Não sou sociólogo, mas sempre me preocupei em fazer fotos que espelhem aspectos que expressam a sociedade, a maneira de viver do povo. Importante que um fotógrafo tenha o olhar humanista.
No mundo atual a indústria força o consumo extremo. Os produtos são cada vez mais descartáveis, feitos para durar o tempo mínimo para que se adquira outro novinho. A máxima de fazer girar a Economia. Portanto, um isqueiro plástico se torna, nesse caso aqui, uma porta para entender o comportamento da coletividade do nosso planeta.

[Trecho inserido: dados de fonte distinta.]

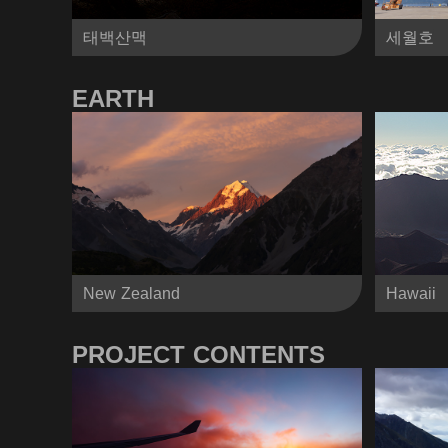
태백산맥
세월호
EARTH
New Zealand
Hawaii
PROJECT CONTENTS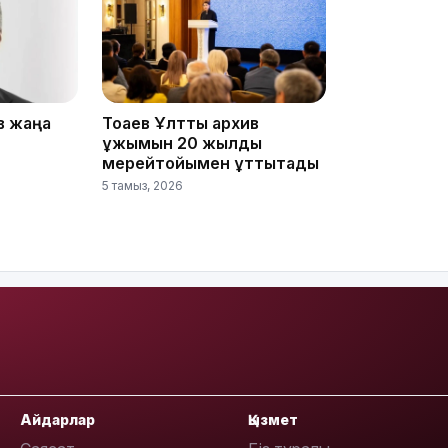
12:13
в жаңа
Тоқаев Ұлттық архив
ұжымын 20 жылдық
мерейтойымен құттықтады
5 тамыз, 2026
11:54
Айдарлар
Қызмет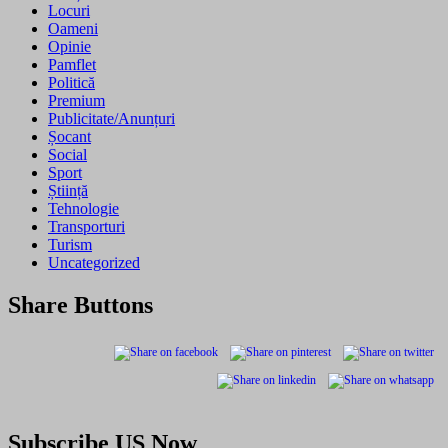
Locuri
Oameni
Opinie
Pamflet
Politică
Premium
Publicitate/Anunțuri
Șocant
Social
Sport
Știință
Tehnologie
Transporturi
Turism
Uncategorized
Share Buttons
Subscribe US Now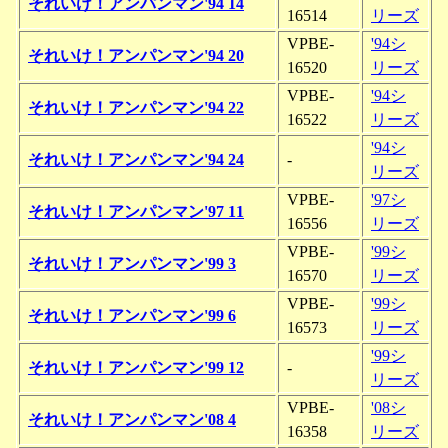
それいけ！アンパンマン'94 14
16514
リーズ
VPBE-
'94シ
それいけ！アンパンマン'94 20
16520
リーズ
VPBE-
'94シ
それいけ！アンパンマン'94 22
16522
リーズ
'94シ
それいけ！アンパンマン'94 24
-
リーズ
VPBE-
'97シ
それいけ！アンパンマン'97 11
16556
リーズ
VPBE-
'99シ
それいけ！アンパンマン'99 3
16570
リーズ
VPBE-
'99シ
それいけ！アンパンマン'99 6
16573
リーズ
'99シ
それいけ！アンパンマン'99 12
-
リーズ
VPBE-
'08シ
それいけ！アンパンマン'08 4
16358
リーズ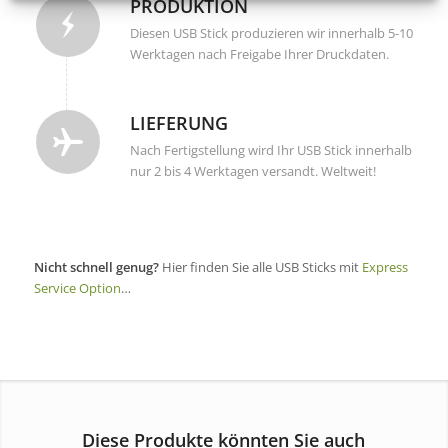
PRODUKTION
Diesen USB Stick produzieren wir innerhalb 5-10
Werktagen nach Freigabe Ihrer Druckdaten.
LIEFERUNG
Nach Fertigstellung wird Ihr USB Stick innerhalb
nur 2 bis 4 Werktagen versandt. Weltweit!
Nicht schnell genug?
Hier finden Sie alle USB Sticks mit
Express
Service Option
…
Diese Produkte könnten Sie auch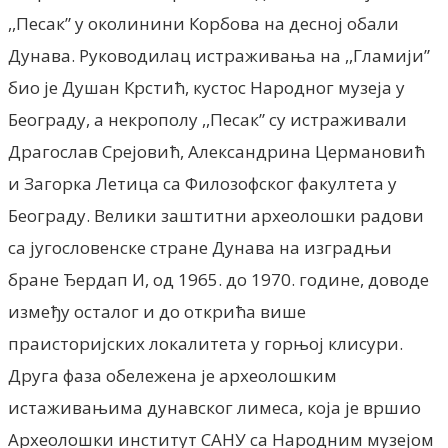
,,Песак” у околинини Корбова на десној обали
Дунава. Руководилац истраживања на ,,Гламији”
био је Душан Крстић, кустос Народног музеја у
Београду, а некрополу ,,Песак” су истраживали
Драгослав Срејовић, Александрина Цермановић
и Загорка Летица са Филозофског факултета у
Београду. Велики заштитни археолошки радови
са југословенске стране Дунава на изградњи
бране Ђердап И, од 1965. до 1970. године, доводе
између осталог и до открића више
праисторијских локалитета у горњој клисури.
Друга фаза обележена је археолошким
истаживањима дунавског лимеса, која је вршио
Археолошки институт САНУ са Народним музејом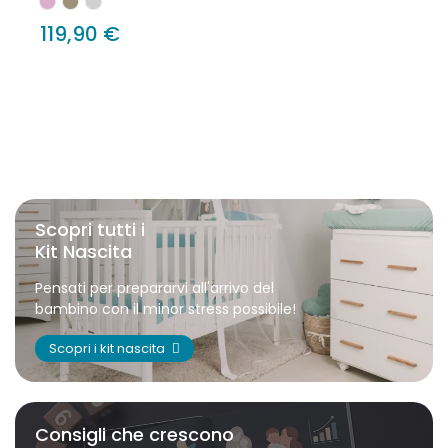
119,90 €
Scopri tutti i
Kit Nascita
Pensati per prepararvi all'arrivo del
bambino con il minor stress possibile!
Scopri i kit nascita
Consigli che crescono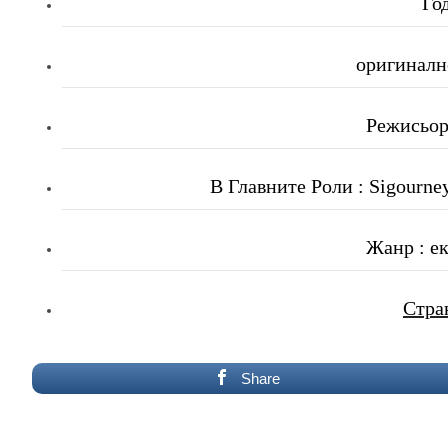
Го
оригинално
Режисьор
В Главните Роли : Sigourne
Жанр : е
Стра
Share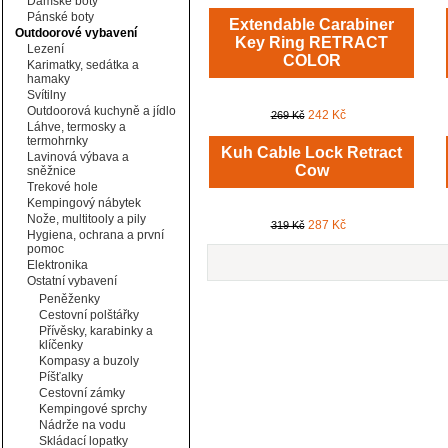
Dámské boty
Pánské boty
Extendable Carabiner
Outdoorové vybavení
Key Ring RETRACT
Lezení
COLOR
Karimatky, sedátka a
hamaky
Svítilny
Outdoorová kuchyně a jídlo
242 Kč
269 Kč
Láhve, termosky a
termohrnky
Kuh Cable Lock Retract
Lavinová výbava a
Cow
sněžnice
Trekové hole
Kempingový nábytek
Nože, multitooly a pily
287 Kč
319 Kč
Hygiena, ochrana a první
pomoc
Elektronika
Ostatní vybavení
Peněženky
Cestovní polštářky
Přívěsky, karabinky a
klíčenky
Kompasy a buzoly
Píšťalky
Cestovní zámky
Kempingové sprchy
Nádrže na vodu
Skládací lopatky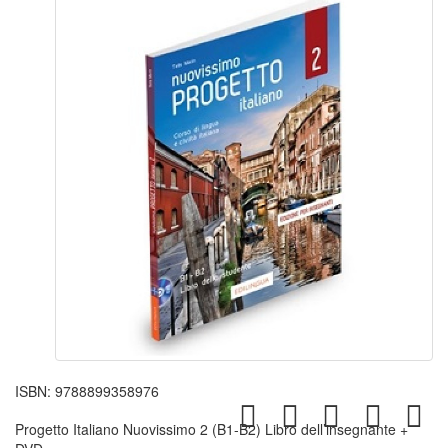
ISBN:
9788899358976
Progetto Italiano Nuovissimo 2 (B1-B2) Libro dell’insegnante +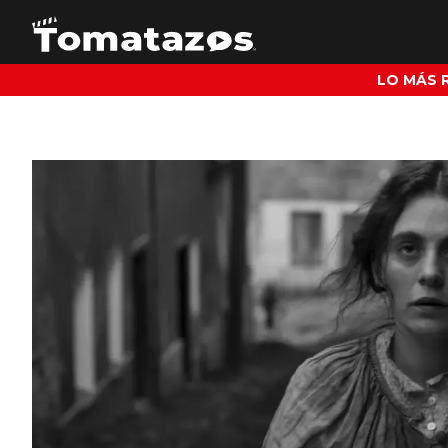
LO MÁS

Vamos tentar avaliar o tamanho do mercado de trabalho do nosso Aluízio. Primeiramente, o hábito de fumar está em plena decadência. Fumar ficou brega, antissocial, perigoso para a saúde. E caro. É cada vez menor o número de pessoas que fumam. Desses tabagistas, quantas usam isqueiros para acender seus cigarros? Quantas ainda preferem os fósforos? E das que usam acendedores, quantas preferem os de plástico? Ainda, desse pequeno universo, quantos têm seus isqueiros quebrados? Mais: desses, quantos os levam para consertar? Ou seja, resta ao nosso querido personagem uma quantidade mínima como clientela.

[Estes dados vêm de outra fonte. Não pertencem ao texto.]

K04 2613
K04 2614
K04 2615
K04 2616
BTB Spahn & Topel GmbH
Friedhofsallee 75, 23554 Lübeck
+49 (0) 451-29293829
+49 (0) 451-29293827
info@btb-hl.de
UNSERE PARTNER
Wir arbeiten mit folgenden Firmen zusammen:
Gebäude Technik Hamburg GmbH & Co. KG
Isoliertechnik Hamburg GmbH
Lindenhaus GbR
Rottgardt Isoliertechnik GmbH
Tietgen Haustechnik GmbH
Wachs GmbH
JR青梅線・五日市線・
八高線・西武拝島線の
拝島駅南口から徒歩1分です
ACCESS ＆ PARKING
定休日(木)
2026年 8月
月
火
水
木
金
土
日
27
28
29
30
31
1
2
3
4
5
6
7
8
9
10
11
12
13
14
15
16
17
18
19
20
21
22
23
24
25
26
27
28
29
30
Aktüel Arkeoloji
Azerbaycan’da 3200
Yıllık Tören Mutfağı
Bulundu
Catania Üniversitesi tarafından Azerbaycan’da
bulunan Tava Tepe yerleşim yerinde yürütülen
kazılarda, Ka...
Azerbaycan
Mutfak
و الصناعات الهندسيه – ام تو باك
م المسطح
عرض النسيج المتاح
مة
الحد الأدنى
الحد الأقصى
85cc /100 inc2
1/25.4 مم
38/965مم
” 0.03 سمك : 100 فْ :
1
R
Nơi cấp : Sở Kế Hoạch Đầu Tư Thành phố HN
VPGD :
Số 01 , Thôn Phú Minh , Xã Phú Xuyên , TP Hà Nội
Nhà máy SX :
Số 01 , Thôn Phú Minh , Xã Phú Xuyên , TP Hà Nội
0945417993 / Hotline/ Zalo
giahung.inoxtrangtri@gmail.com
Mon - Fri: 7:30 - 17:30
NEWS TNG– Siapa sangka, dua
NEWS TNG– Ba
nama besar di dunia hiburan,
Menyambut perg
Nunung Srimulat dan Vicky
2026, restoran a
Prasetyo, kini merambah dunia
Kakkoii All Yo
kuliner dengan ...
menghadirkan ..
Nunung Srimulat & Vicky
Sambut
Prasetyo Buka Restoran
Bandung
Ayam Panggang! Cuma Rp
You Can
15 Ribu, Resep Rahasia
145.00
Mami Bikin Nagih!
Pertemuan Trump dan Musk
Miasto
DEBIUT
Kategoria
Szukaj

Logo após fazer essa foto aí, entrei no primeiro barzinho que encontrei na mesma feira para tomar o preço de um isqueiro de plástico. Três reais. Eu queria fazer um cálculo, ainda que impreciso, da renda mensal do nosso Aluízio Carneiro da Silva. Indaguei quantos daqueles aparelhinhos de produzir chamas eram vendidos por dia. Não mais que três. Às vezes nenhum.
Sendo otimistas, vamos calcular que, ao fim do mês, aquele bar venda 90 isqueirinhos. E que a quantidade de fregueses de Aluízio se estenda aos vinte outros bares do local. Logo, o número de peças que formam seu mercado de trabalho seria de 1.800. Desse conjunto, quantos se quebrarão e que número irá parar na mesinha da pequena oficina de nosso consertador de isqueiros? Digamos que dez por cento. Isto viria perfazer 180 unidades, sendo bem otimistas
Levando em conta que cada isqueiro custa três reais, vamos considerar que somente seria vantajoso para o possível freguês de Aluízio se o preço para repará-los fosse de no máximo dois reais, dois terços de um novinho. Isto leva ao resultado aproximado de quanto fatura por mês o nosso Aluízio: 360 reais.
É preciso levar considerar também o quanto nosso bravo personagem gasta com as peças que utiliza para reposição. Ou seja, o custo com a compra de pequenas molas, grampos, hastes, o esmeril, tubinhos, material de reposição, enfim. Imagino que para aumentar seu lucro, Aluízio conta com o reabastecimento de gás e a recarga de pedras que produzem a faísca nos tais isqueirinhos. Esse serviço lhe poupa mão-de-obra e lhe rende centavos a mais.
Iguatu é a terra natal de três ases da música brasileira. Do consagrado maestro Eleazar de Carvalho; do compositor de belas melodias românticas Evaldo Gouveia, e de Humberto Teixeira, o parceiro de Luís Gonzaga, o “Rei do Baião”. Depois de fotografá-lo, ouvi do sorridente Aluízio:
– Deus dá a cada pessoa um caminho para vencer na vida. Uns, escolhem a arte. Outros conseguem ser doutor. Muitos arranjam emprego de vendedor e alguns preferem a malandragem. Eu recebi o dom de consertar isqueiros.
E é com o dinheirinho resultante desse trabalho que Aluízio sustém sua família.